3. The apparatus of claim 2, further comprising a plurality of conductive vias in the layer of dielectric; the conductive vias coupling the first and second ground shields at points about the plurality of conductors.

4. The apparatus of claim 3, further comprising a plurality of ground pads deposited on the layer of dielectric; the ground pads providing a means for coupling the second ground shield to the conductive vias.

5. The apparatus of claim 2, further comprising a plurality of ground traces deposited on the layer of dielectric; the ground traces providing a means for coupling the second ground shield to the conductive vias.

6. The apparatus of claim 1, wherein at least some of the dielectric mounds are separated from one another by a distance that is less than a width of one of the dielectric mounds.

7. The apparatus of claim 1, wherein at least some of the dielectric mounds are substantially adjacent one another.
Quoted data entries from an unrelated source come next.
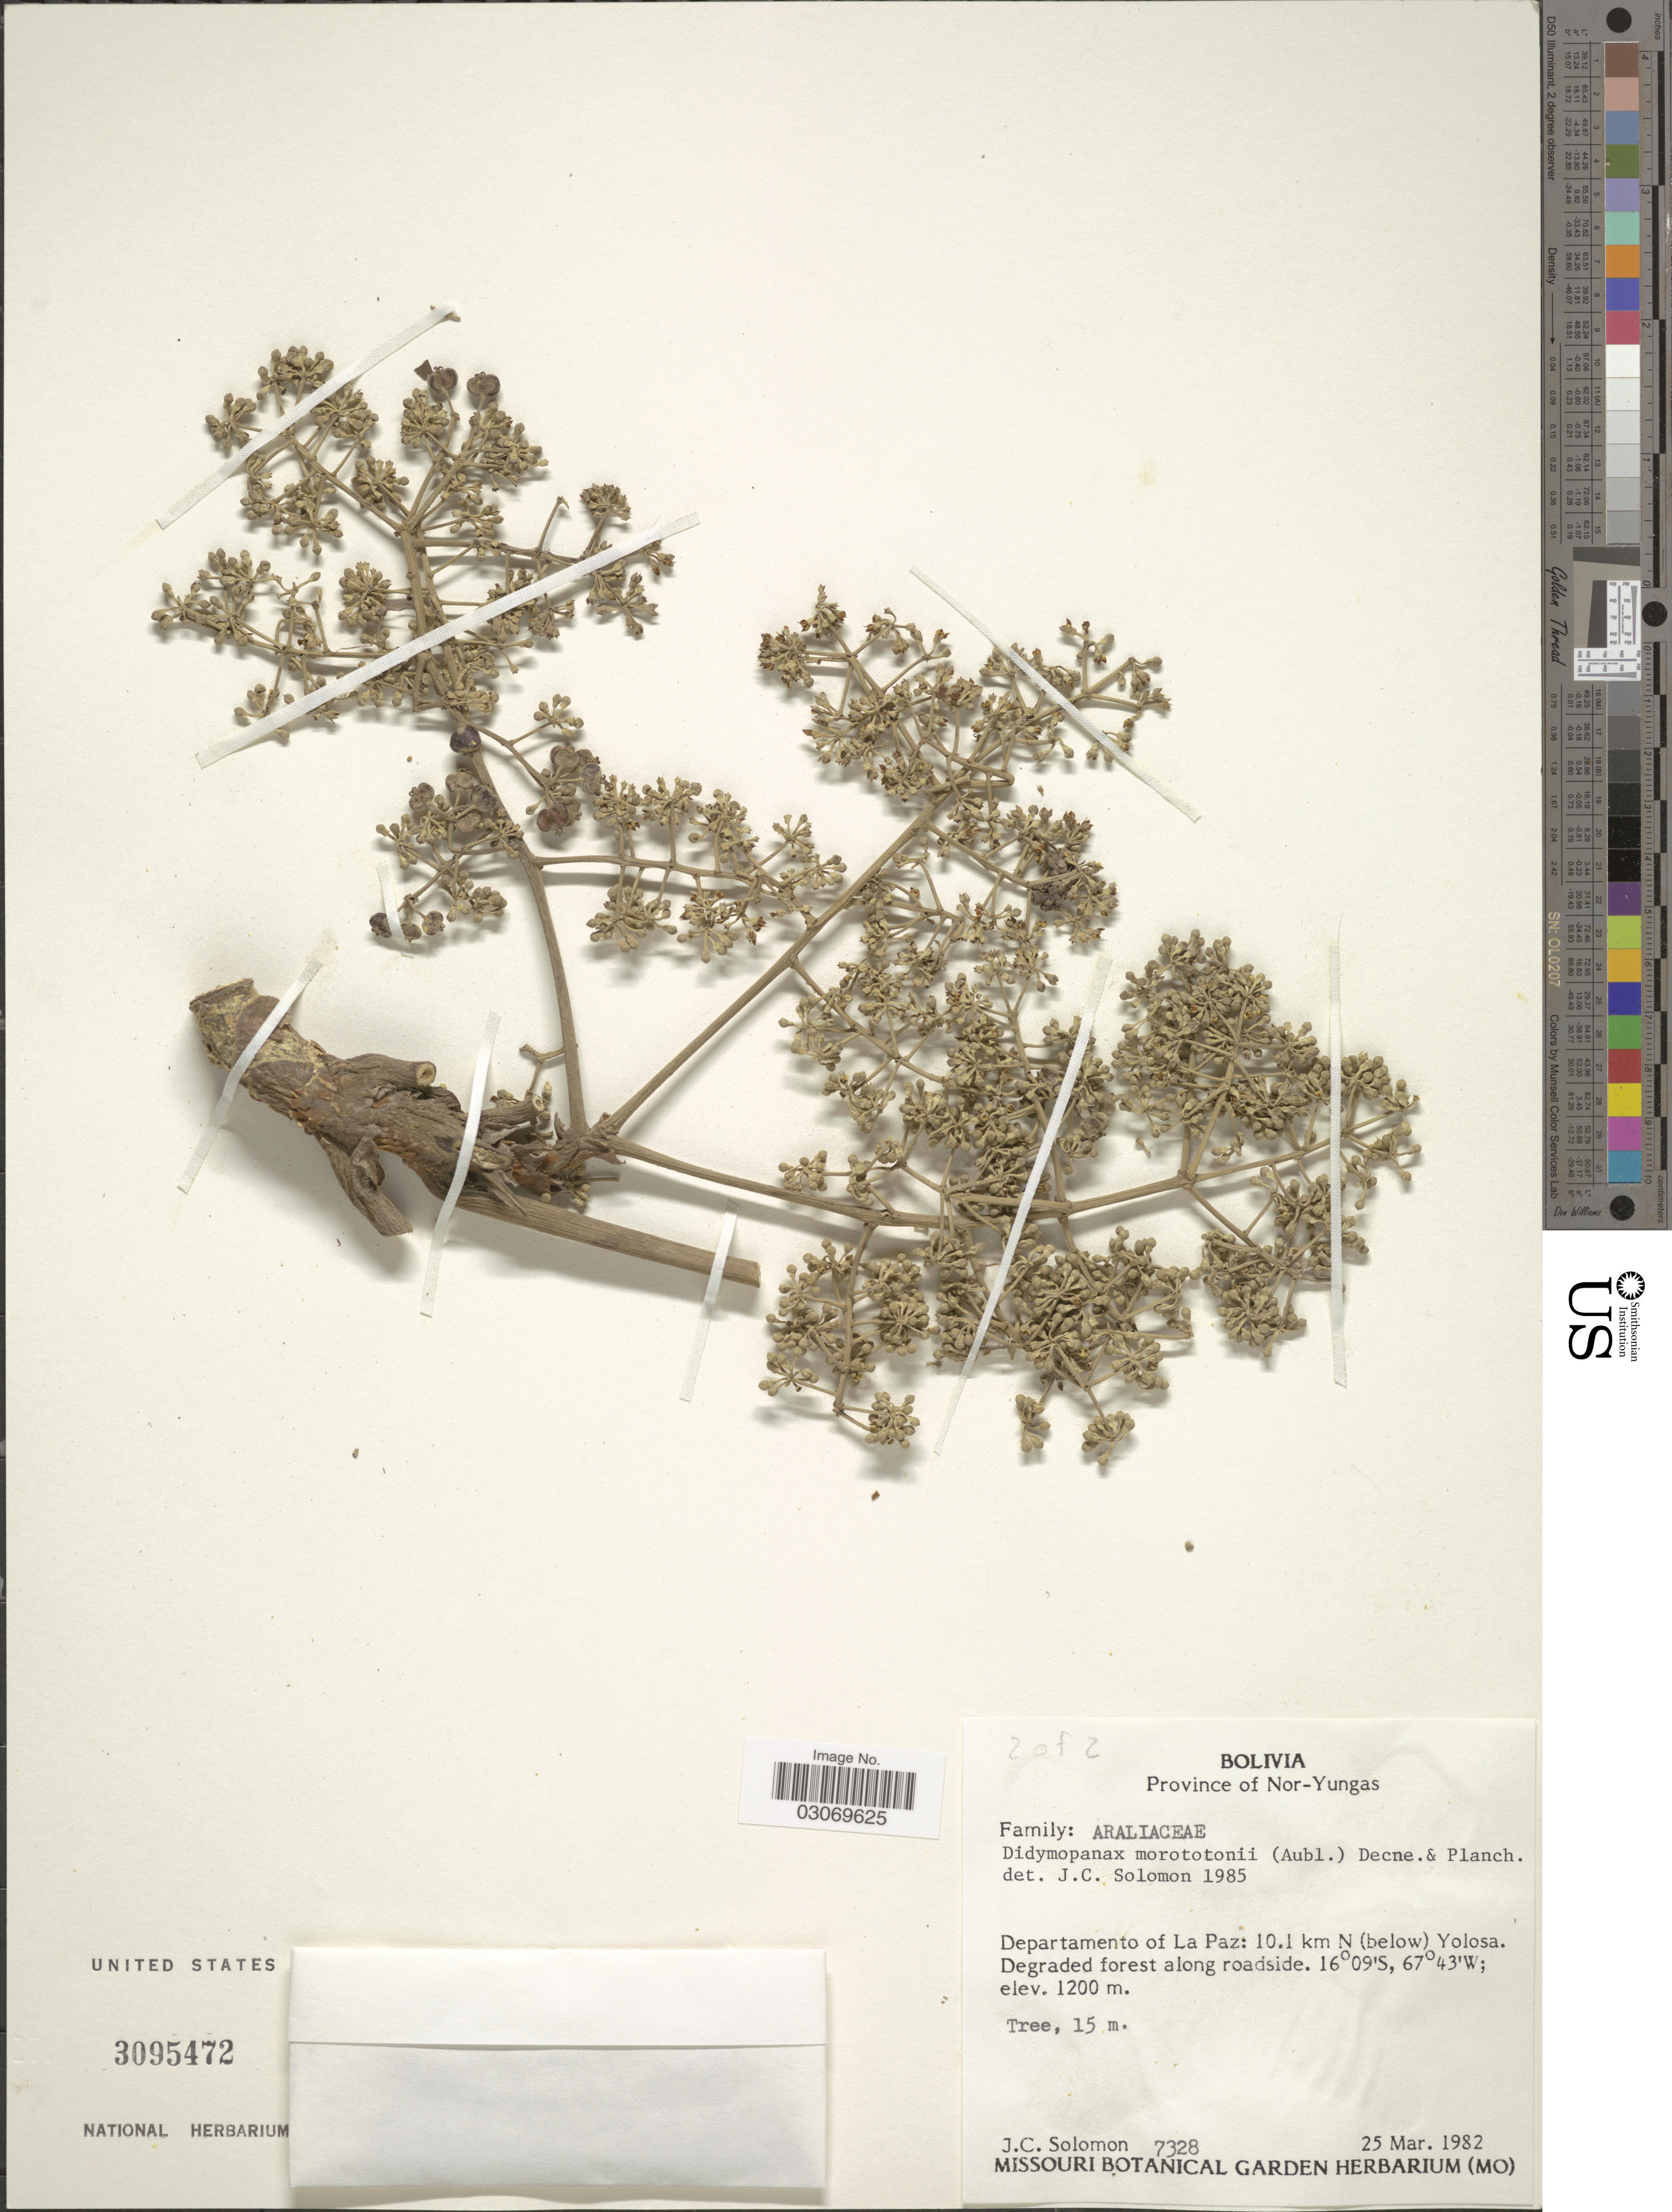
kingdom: Plantae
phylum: Tracheophyta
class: Magnoliopsida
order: Apiales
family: Araliaceae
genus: Schefflera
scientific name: Schefflera morototoni (Aubl.) Maguire, Steyerm. & Frodin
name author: (Aubl.) Maguire et al.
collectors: J. C. Solomon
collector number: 7328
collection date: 1982-03-25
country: Bolivia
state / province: La Paz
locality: Departamento of La Paz: 10.1 km N (below) Yolosa.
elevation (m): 1200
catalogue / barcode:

8. The apparatus of claim 1, wherein the layer of dielectric and dielectric mounds are glass dielectrics.

9. The apparatus of claim 1, wherein the layer of dielectric and dielectric mounds are KQ dielectrics.

10. The apparatus of claim 9, wherein the KQ dielectrics are KQ CL-90-7858 dielectrics.

11. The apparatus of claim 1, wherein the layer of dielectric and dielectric mounds are thickfilm dielectrics.

12. The apparatus of claim 1, further comprising a substrate; the first ground shield being deposited on the substrate, and the layer of dielectric being deposited on the first ground shield.

13. The apparatus of claim 1, wherein the conductors and second ground shield comprise DuPont® QG150 gold.

14. The apparatus of claim 1, wherein the layer of dielectric, dielectric mounds, conductors, and second ground shield comprise thickfilms.

15. A method for forming transmission lines, comprising: a) depositing a plurality of conductors on a layer of dielectric that is positioned above a first ground shield; b) depositing a mound of dielectric over each conductor; and c) depositing a second ground shield over the mounds of dielectric.

16. The method of claim 15, further comprising, prior to depositing the mounds of dielectric, forming a plurality of conductive vias in the layer of dielectric, at points about the plurality of conductors; the conductive vias contacting the first ground shield; wherein the mounds of dielectric and second ground shield are deposited to ensure contact between the second ground shield and conductive vias.

17. The method of claim 16, further comprising, prior to depositing the mounds of dielectric, depositing a plurality of ground pads on the layer of dielectric; the ground pads contacting the conductive vias.

18. The method of claim 16, further comprising, prior to depositing the mounds of dielectric, depositing a plurality of ground traces on the layer of dielectric; the ground traces contacting the conductive vias.

19. The method of claim 15, wherein the layer of dielectric and mounds of dielectric are KQ dielectrics.

20. The method of claim 19, wherein each of the dielectrics is deposited by printing multiple layers of thickfilm dielectric and then firing the layers.